Back in July, the Bank of Canada (BOC) tapered its weekly asset purchases from CAD $2B to $3B in a small step toward “normalizing” monetary policy…and since then, just about everything has gone poorly for the Canadian economy.
On the growth front, last week’s Q2 GDP report fell -1.1% annualized, far below the +2.5% rate expected, and the preliminary estimate for July GDP came in a -0.4%. Meanwhile, COVID’s delta variant is spreading throughout the country and its major trading partners, casting a pall over near-term economic prospects. At the same time, polls for the country’s federal election in two weeks’ time have tightened dramatically, layering on an element of political uncertainty to business and consumer outlooks.
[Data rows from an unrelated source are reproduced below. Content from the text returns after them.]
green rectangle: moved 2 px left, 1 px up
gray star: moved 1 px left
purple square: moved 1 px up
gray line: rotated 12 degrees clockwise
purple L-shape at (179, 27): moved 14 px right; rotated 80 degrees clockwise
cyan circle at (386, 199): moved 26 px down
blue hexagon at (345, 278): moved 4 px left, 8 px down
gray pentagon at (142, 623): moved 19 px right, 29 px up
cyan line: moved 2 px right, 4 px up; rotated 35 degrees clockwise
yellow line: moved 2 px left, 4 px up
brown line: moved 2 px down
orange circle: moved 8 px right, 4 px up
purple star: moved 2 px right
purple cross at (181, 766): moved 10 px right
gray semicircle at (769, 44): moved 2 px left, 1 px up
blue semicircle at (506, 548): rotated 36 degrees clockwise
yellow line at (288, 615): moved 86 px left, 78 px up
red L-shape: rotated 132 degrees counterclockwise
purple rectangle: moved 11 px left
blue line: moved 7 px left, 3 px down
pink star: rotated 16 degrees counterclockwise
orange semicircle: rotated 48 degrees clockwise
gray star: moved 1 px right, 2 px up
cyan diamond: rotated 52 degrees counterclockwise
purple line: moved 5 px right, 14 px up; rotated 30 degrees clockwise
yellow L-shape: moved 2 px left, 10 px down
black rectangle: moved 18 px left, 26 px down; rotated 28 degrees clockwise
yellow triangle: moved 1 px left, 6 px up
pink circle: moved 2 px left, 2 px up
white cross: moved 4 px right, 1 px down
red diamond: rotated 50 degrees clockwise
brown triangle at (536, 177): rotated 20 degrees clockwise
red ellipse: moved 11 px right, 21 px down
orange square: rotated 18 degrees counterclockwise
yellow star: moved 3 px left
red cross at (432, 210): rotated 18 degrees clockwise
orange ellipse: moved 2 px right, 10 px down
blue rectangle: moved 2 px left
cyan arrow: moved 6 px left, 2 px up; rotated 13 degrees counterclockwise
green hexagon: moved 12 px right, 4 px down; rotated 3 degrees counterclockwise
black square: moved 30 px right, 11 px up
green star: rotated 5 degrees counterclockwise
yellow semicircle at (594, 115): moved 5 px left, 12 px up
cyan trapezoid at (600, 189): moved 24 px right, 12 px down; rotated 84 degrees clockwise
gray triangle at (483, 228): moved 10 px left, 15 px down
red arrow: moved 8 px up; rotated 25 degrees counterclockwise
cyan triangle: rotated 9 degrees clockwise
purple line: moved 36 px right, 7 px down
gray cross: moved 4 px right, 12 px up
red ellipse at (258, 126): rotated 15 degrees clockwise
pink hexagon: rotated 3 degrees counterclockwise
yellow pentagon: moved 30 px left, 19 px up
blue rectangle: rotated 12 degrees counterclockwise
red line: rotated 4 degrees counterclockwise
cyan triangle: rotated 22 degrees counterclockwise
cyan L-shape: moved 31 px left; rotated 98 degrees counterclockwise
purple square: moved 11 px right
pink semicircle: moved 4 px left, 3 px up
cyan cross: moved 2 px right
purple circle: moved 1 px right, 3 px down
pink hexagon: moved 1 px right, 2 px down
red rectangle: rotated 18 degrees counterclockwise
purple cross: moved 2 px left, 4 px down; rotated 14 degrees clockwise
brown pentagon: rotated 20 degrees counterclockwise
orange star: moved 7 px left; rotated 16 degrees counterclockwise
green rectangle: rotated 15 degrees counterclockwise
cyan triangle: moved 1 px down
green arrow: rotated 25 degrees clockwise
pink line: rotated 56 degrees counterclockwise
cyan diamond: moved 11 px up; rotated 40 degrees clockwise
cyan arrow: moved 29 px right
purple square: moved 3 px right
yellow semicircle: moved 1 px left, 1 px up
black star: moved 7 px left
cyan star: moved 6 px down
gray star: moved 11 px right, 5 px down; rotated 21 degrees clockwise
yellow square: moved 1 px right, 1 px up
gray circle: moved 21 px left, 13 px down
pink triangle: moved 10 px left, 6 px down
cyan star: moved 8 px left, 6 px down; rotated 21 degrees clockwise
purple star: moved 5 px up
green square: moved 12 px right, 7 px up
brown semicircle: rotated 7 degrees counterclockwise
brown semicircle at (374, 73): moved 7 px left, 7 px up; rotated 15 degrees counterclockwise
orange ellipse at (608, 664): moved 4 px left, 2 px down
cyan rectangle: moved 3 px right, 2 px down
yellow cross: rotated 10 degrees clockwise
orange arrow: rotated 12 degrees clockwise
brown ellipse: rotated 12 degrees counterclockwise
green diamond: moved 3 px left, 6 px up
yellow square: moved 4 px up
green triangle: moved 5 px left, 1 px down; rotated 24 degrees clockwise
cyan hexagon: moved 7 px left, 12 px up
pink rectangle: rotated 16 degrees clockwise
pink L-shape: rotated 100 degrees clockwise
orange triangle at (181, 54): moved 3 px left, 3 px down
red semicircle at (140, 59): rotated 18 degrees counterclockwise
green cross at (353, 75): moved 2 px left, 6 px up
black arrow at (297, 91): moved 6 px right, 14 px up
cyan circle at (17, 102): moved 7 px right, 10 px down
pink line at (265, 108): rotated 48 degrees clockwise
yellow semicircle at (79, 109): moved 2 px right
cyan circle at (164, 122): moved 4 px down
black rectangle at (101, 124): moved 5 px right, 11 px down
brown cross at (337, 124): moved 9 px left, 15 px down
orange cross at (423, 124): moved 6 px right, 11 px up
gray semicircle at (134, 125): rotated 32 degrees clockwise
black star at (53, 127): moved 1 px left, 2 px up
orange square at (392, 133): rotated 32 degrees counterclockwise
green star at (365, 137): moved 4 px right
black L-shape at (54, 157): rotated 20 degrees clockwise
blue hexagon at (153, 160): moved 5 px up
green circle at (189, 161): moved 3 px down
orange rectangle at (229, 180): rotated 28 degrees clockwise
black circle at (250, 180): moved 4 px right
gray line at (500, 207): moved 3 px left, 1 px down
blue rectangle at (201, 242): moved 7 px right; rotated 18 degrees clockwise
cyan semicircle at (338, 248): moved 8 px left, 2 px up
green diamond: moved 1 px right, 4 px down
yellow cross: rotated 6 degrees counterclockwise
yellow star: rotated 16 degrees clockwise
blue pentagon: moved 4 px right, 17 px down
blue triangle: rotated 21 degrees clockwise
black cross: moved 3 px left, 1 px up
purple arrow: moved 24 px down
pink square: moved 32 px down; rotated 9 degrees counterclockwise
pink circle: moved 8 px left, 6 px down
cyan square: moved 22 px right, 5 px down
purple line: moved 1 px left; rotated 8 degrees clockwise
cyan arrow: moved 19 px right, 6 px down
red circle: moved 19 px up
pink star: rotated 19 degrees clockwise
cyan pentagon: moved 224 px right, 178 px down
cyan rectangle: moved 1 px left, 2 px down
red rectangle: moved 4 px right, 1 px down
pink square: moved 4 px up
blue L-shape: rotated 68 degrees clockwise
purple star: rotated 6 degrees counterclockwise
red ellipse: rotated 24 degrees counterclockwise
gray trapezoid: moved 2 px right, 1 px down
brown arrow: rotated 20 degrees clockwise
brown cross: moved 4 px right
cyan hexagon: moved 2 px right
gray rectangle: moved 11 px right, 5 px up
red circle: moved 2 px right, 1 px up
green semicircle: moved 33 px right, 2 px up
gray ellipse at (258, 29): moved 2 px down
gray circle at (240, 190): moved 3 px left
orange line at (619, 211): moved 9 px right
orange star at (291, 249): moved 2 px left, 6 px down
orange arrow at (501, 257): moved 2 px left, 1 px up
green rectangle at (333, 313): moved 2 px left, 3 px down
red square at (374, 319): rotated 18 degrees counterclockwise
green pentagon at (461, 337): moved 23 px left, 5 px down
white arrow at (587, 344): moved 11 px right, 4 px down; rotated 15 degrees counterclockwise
So against that backdrop, it’s not surprising that the BOC left monetary policy unchanged in today’s meeting with interest rates steady at 0.25% and CAD $2B of QE per week, as widely expected. Notably, the central bank only released a statement with this meeting; there was no press conference with BOC Governor Tiff Macklem (though he does have a separate speech tomorrow that bares watching).
In the monetary policy statement, Macklem and company struck a relatively balanced tone, indicating that they still expect a strong recovery heading into Q3 for both the Canadian and global economy, but warning about supply chain and pandemic-related risks. The BOC left its guidance entirely unchanged from last month, noting that the economy “still has considerable excess capacity” that merits ongoing “extraordinary monetary support.”
After the run of weak data over the last month, the BOC’s monetary policy statement confirmed the risks to the global economy, especially for export-dependent, growth-sensitive currencies like the Canadian dollar. Not surprisingly, we’ve seen the loonie extend this week’s selloff on the release, with USD/CAD rising by about 100 pips for the second consecutive day. Looking ahead, the North American pairing could certainly have more room to rally in the near-term, with little in the way of previous resistance until closer to 1.2900. At the same time, any near-term dips could find support in the mid-1.2500s, where the 50- and 100-day EMAs converge. Only a break below that support zone would flip the near-term bias back in favor of the bears.